Does replacing Netanyahu mean that Israel’s policies toward Palestinians will change?

The new coalition members agree on almost nothing with regard to the Palestinian issue. Bennett has consistently and vehemently opposed a two-state solution both on ideological and security grounds. Bennett was the main contemporary driver of the idea of annexing Area C in the West Bank, which Netanyahu and then-U.S. Ambassador David Friedman were pushing aggressively last year. Bennett called it, without irony, the Stability Plan, which he outlined at Brookings in 2013 and again in a 2017 piece he authored for the British publication Fathom. Lapid is no leftist on the Palestinian issue, but he is very different from Bennett. “Here’s where I differ from the Israeli right and the Israeli left,” he told me in an interview during a February 2021 Brookings conference on the Middle East and the new U.S. administration, “I differ from the… right in my determination to try and have those two states, one next to the other. A very strong Israel and a demilitarized Palestinian state. I differ from the… left because I do not believe unfortunately that this will be the end of the conflict … I believe in my lifetime there will be no end to the conflict unfortunately.” In this dimension, Lapid will be familiar territory for Biden administration, as will Benny Gantz, who will continue as defense minister in the new government (should it pass a confidence vote in the Knesset in the next 10 days).

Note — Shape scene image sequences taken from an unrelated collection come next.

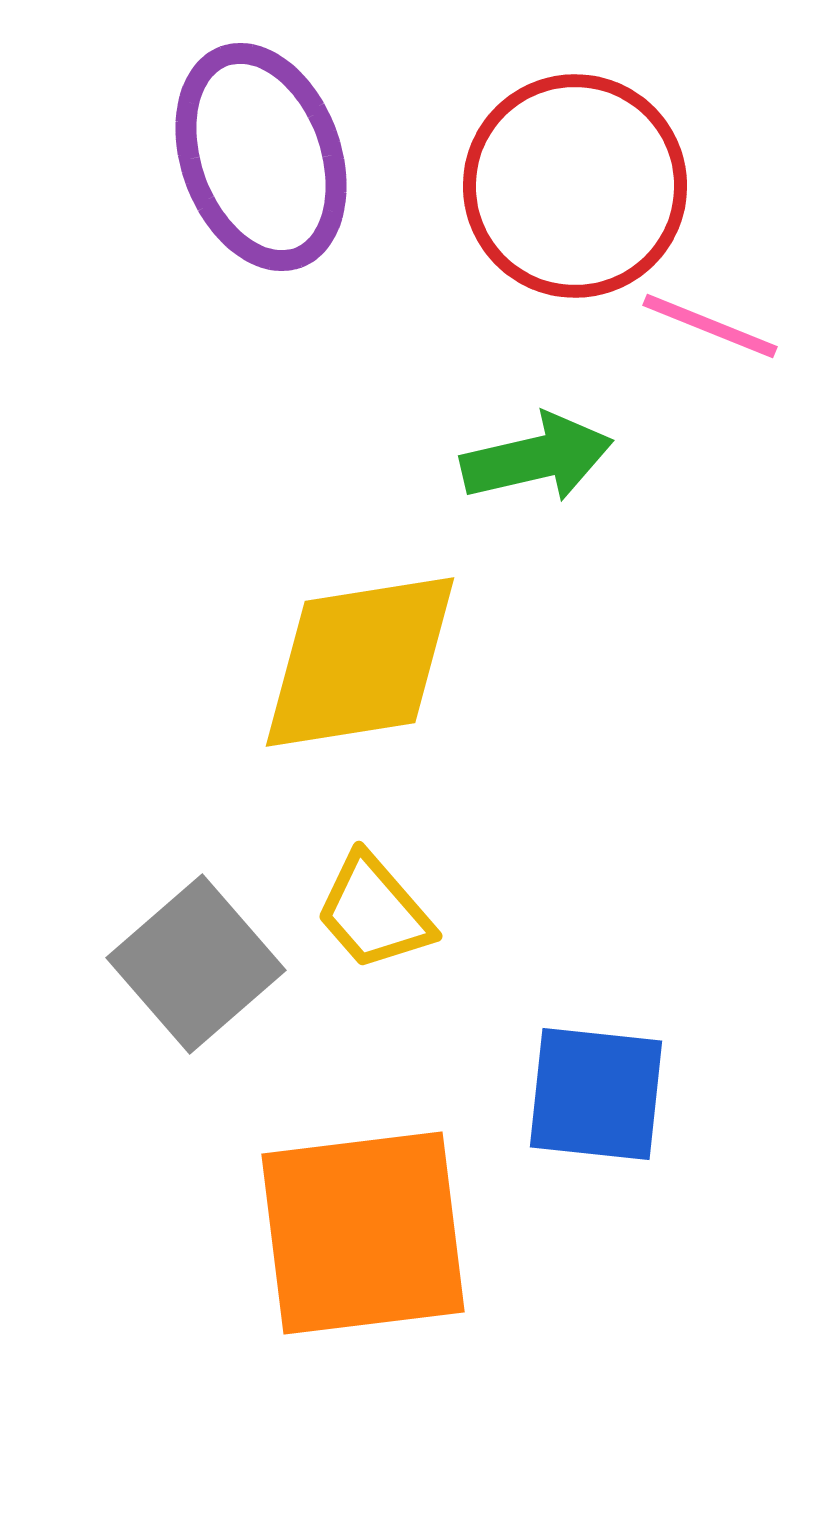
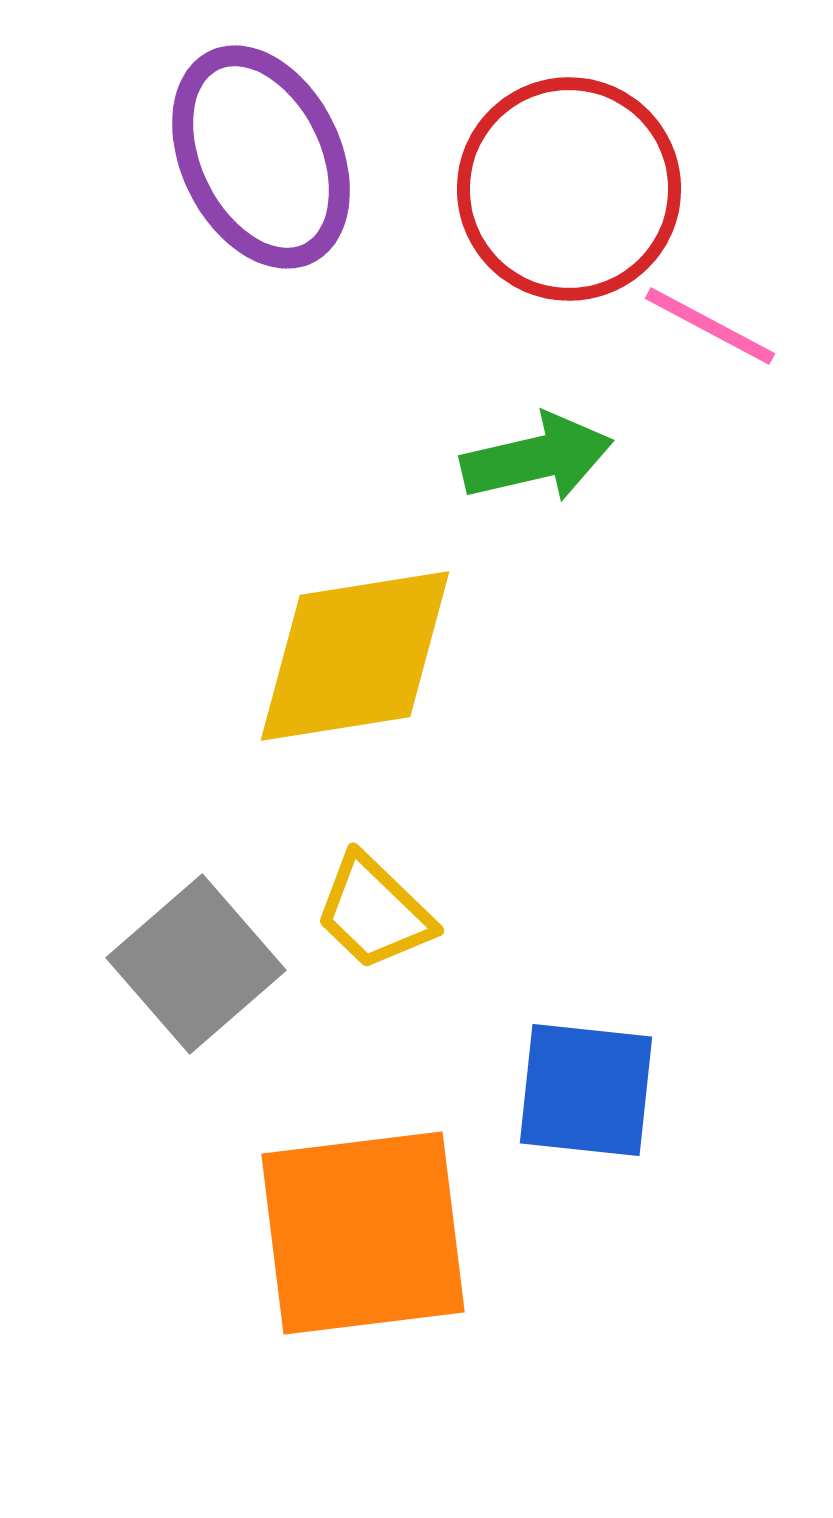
purple ellipse: rotated 6 degrees counterclockwise
red circle: moved 6 px left, 3 px down
pink line: rotated 6 degrees clockwise
yellow diamond: moved 5 px left, 6 px up
yellow trapezoid: rotated 5 degrees counterclockwise
blue square: moved 10 px left, 4 px up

The new government, in other words, would hope to “freeze” any grand moves on the Palestinian issue for the time being since it could not agree on any — these would include annexation of territory by Israel but also any withdrawal from territory. Of course, the Palestinians themselves, or dynamics on the ground, may “unfreeze” it almost immediately (the Supreme Court is to rule shortly on the eviction of Palestinian families from Jerusalem’s Sheikh Jarrah neighborhood, a key factor in the violence last month.)

What will change?

As foreign minister, Lapid would also strive for a very different approach to American Democrats than that taken by Netanyahu. “I will do much better work in ensuring Israel goes back…  to being a bipartisan issue in the United States,” he told me. But his efforts would come at a time when some progressive Democrats have moved way past mere rhetorical issues with Israel. On substance, Prime Minister Bennett’s views could be Foreign Minister Lapid’s biggest diplomatic problem.

More than anything, a new government will try to be just that: a functioning government, on domestic issues first, to return to some governing. It would pass its first budget since 2019. It would invest in domestic programs and focus its energy on the myriad issues that affect the lives of Israelis of all walks of life, even if they make fewer headlines abroad. After years of political turmoil, Israelis might see a bit of “quiet,” for as long as it lasts.

Israel would also have a minister in charge of the police, Omer Bar Lev of the Labor Party, who is both serious and well-intentioned, an excellent change given the prospect of more unrest in Jerusalem. We could expect far less vitriol from the cabinet toward state institutions such as the judiciary and less intentional divisiveness toward minorities.

If the Netanyahu era indeed ends (at least for now), it would be, in other words, a huge moment in Israeli history, even if foreign policy, per se, would not change much at all.